Students Assemble 1,000 Health Kits For Philippines Relief

Dec 9, 2013

by Cary McMullen | Publications Editor

The Fannin Campus Ministries Center was a beehive of activity on Dec. 5, as students swarmed over tables laden with towels, soap, combs, and Band-Aids. In assembly-line fashion, more than 75 students worked for an intense hour on a project to make life a little easier for afflicted people half a world away.

Student Government Association and the Chaplain’s office collaborated to sponsor the project, in which the students assembled health kits to be sent to the victims of Typhoon Haiyan in the Philippines. About 1,000 kits were assembled, and they will be sent to the United Methodist Committee on Relief (UMCOR), the disaster relief agency of the United Methodist Church.

Each kit contained a wash cloth, a hand towel, a small bar of soap, a comb, a set of fingernail clippers, bandages, and a toothbrush, a standard set of items recommended by UMCOR. In addition, one dollar was included in each kit for the recipients to use to purchase toothpaste and shampoo.

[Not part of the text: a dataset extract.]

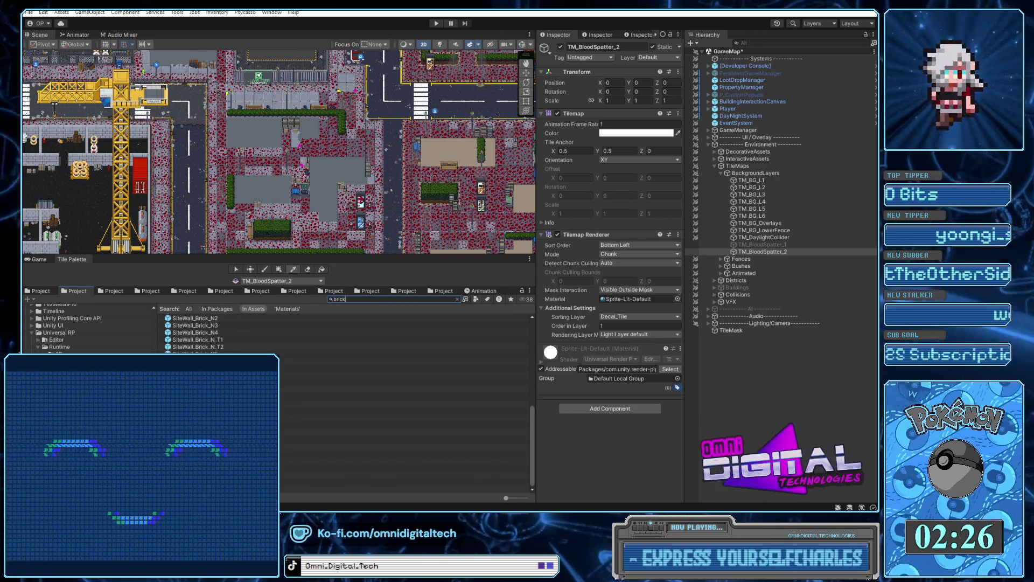
pyautogui.moveTo(533, 439); pyautogui.dragTo(535, 359)
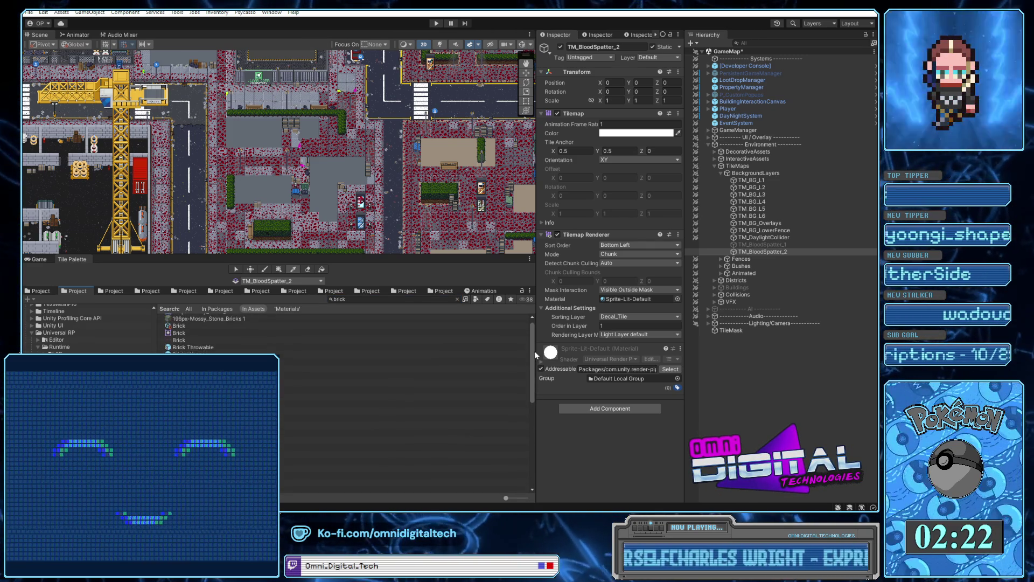
pyautogui.click(188, 332)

Students were shown how to assemble the items, using the hand towel to wrap them up, and then place the kit in a large resealable plastic bag. Each kit cost about $5, and the Chaplain’s office purchased the materials. SGA is paying for them to be shipped.

“We did this when the earthquake hit Haiti in 2010,” said Mike Crawford, assistant dean of student development. “When the hurricane hit the Philippines, we decided we needed to step up and do something again.”

Allee Willcox, president of the Wesley Fellowship, said the nature of the disaster struck close to home.

“For me, living in Florida, I know the damage a hurricane can cause. We know what it’s like to have something come through that we have no control over,” she said. “Everyone at Florida Southern is very service-minded. People are going to take the opportunity to help.”

The large turnout pleasantly surprised the organizers of the project. In addition to SGA and campus ministry organizations, the Multicultural Student Council, Greeks and athletic teams came out to assemble the kits.

“I’m really happy with the turnout,” said SGA President Jared Goodwin. “I definitely think the disaster was notable. Social media does a lot of good to help the awareness.”

As the supplies dwindled, the Rev. Tim Wright, FSC chaplain, directed students to the stacks of pizza in the Fannin Center kitchen.

“You guys rock!” he said. “You made a big difference in the lives of people who are really hurting right now.”